Он взял сапог у меня из рук и потянулся за ножом, которым отрезал куски теста. Воткнул кончик в желобок на каблуке, повернул, и подошва отвалилась. Сперва я не поняла, зачем он портит свой же подарок; потом разглядела, что внутри было потайное отделение, где лежало несколько золотых монет. Целое состояние.
— Никто не знает, что они там, — сказал отец. — Только ты и я.
Я подумала о сломанной руке Йосека, о солдатах СС, которые требовали у него деньги. Вот это и есть папина гарантия безопасности.
Он показал мне, как открыть обе подошвы, как потом вернуть на место, и несколько раз стукнул каблуками по столу.
— Как новенькие, — восхитился он и отдал мне сапоги. — Я говорю серьезно: я хочу, чтобы ты постоянно их носила. Каждый день. В жару и в холод… Когда идешь на рынок или на танцы… — Он улыбнулся. — Минка, запомни: на своих похоронах хочу видеть тебя в этих сапогах.
Я улыбнулась в ответ, с облечением ощутив знакомую почву под ногами.
— Тебе не кажется, что «видеть» — слишком мудрено для мертвого?
Он засмеялся раскатистым грудным смехом, который я всегда вспоминала, когда думала об отце. Сидя в обнимку с сапогами, я думала о нашей общей тайне и о том, что мы еще друг другу не доверили. Я так и не рассказала папе о христианских документах — ни тогда, ни потом. Главным образом потому, что он обязательно заставил бы меня ими воспользоваться.
Я доела булочку, которую отец испек только для меня, и взглянула на свой голубой свитер. На плечах остались следы муки после того, как он обнял меня за плечи. Я попыталась стряхнуть муку, но бесполезно. Как бы я ни старалась, все равно видела отпечатки пальцев, как будто меня предупредило привидение.
В ноябре последовали перемены. Однажды отец вернулся домой с желтыми звездами, которые нам предписывалось постоянно носить на одежде. Наш городок Лодзь был переименован немцами, которые теперь здесь верховодили, в Лицманштадт. Все больше и больше евреев переезжало в Старый город, в Балуту, — некоторые по собственной воле, некоторые потому, что власти решили, что квартиры и дома, которые много лет принадлежали этим людям, должны быть переданы этническим немцам.

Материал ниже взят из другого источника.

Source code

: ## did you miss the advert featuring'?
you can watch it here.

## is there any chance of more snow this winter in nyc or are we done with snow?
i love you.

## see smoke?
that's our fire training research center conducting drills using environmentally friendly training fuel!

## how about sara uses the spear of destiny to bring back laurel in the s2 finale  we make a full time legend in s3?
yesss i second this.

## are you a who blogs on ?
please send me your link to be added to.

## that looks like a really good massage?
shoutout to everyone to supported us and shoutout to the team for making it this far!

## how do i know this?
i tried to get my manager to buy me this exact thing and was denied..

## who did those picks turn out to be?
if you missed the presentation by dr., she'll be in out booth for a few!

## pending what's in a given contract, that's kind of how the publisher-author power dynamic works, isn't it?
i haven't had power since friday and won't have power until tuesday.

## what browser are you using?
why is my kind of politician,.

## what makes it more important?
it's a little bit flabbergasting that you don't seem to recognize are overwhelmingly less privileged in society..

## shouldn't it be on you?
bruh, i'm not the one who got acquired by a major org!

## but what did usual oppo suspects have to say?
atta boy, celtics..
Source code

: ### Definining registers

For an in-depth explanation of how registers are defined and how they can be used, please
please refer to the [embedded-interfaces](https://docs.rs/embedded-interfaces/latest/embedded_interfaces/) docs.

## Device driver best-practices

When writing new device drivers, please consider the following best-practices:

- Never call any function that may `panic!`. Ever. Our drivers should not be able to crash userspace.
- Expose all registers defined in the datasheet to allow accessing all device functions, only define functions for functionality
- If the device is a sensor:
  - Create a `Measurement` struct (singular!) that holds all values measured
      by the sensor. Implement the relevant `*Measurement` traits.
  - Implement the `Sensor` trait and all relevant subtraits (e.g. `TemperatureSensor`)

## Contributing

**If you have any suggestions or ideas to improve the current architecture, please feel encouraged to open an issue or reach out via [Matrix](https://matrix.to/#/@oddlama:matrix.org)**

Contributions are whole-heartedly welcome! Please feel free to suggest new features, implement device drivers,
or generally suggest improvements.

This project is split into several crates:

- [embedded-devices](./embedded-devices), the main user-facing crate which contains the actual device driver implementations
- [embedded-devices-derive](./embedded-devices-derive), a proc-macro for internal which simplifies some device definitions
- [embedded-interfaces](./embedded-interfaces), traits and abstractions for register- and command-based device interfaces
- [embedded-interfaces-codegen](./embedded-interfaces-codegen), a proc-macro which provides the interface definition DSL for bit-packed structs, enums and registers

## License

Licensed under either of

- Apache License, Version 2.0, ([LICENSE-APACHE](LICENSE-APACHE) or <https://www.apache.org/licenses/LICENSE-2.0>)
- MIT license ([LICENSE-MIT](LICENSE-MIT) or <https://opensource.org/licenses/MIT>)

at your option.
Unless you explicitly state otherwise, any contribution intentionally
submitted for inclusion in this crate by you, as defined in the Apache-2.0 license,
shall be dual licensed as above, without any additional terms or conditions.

В городе появились улицы, по которым нам ходить запрещалось, — мы должны были пользоваться обходными путями или мостами. Также нам запрещалось ездить общественным транспортом и выходить из дома, когда стемнеет. У моей сестры стал хорошо заметен живот. Дара несколько раз сходила на свидание с мальчиком по имени Давид и внезапно решила, что знает все, что касается любовных историй.
— Если тебе не нравится то, что я пишу, — как-то сказала я, — никто тебя читать не заставляет.
— Дело не в том, что мне не нравится, — ответила Дара. — Я просто пытаюсь помочь тебе сделать книгу более реалистичной!
Говоря о реализме, Дара хотела оживить в памяти минуты страсти с Давидом — чтобы у моей главной героини, Ани, был такой же романтический поцелуй. По словам Дары, Давид являлся чем-то средним между актером Майклом Гольдштейном в фильме «Зеленые поля» и Мессией.
— От Йосека вестей нет?
Дара спросила из лучших побуждений, но должна же она была понимать, что мои шансы получить письмо ничтожно малы. Письма доставляли уже не так регулярно, как прежде. Я предпочитала думать, что Йосек часто пишет мне, может быть два-три раза в день, и эти письма пылятся где-то на закрытом почтамте.
— Что ж, — протянула она, когда я покачала головой, — уверена, он просто очень занят.
Мы сидели в студии, где Дара три раза в неделю занималась балетом. Она хорошо танцевала — по крайней мере, была так же искусна в танцах, как я в писательстве. Раньше она мечтала о том, чтобы поступить в какой-нибудь танцевальный коллектив, но теперь о будущем никто не заговаривал. Я наблюдала, как она натягивает куртку с желтыми звездами на плече и спине, обматывает шею шарфом.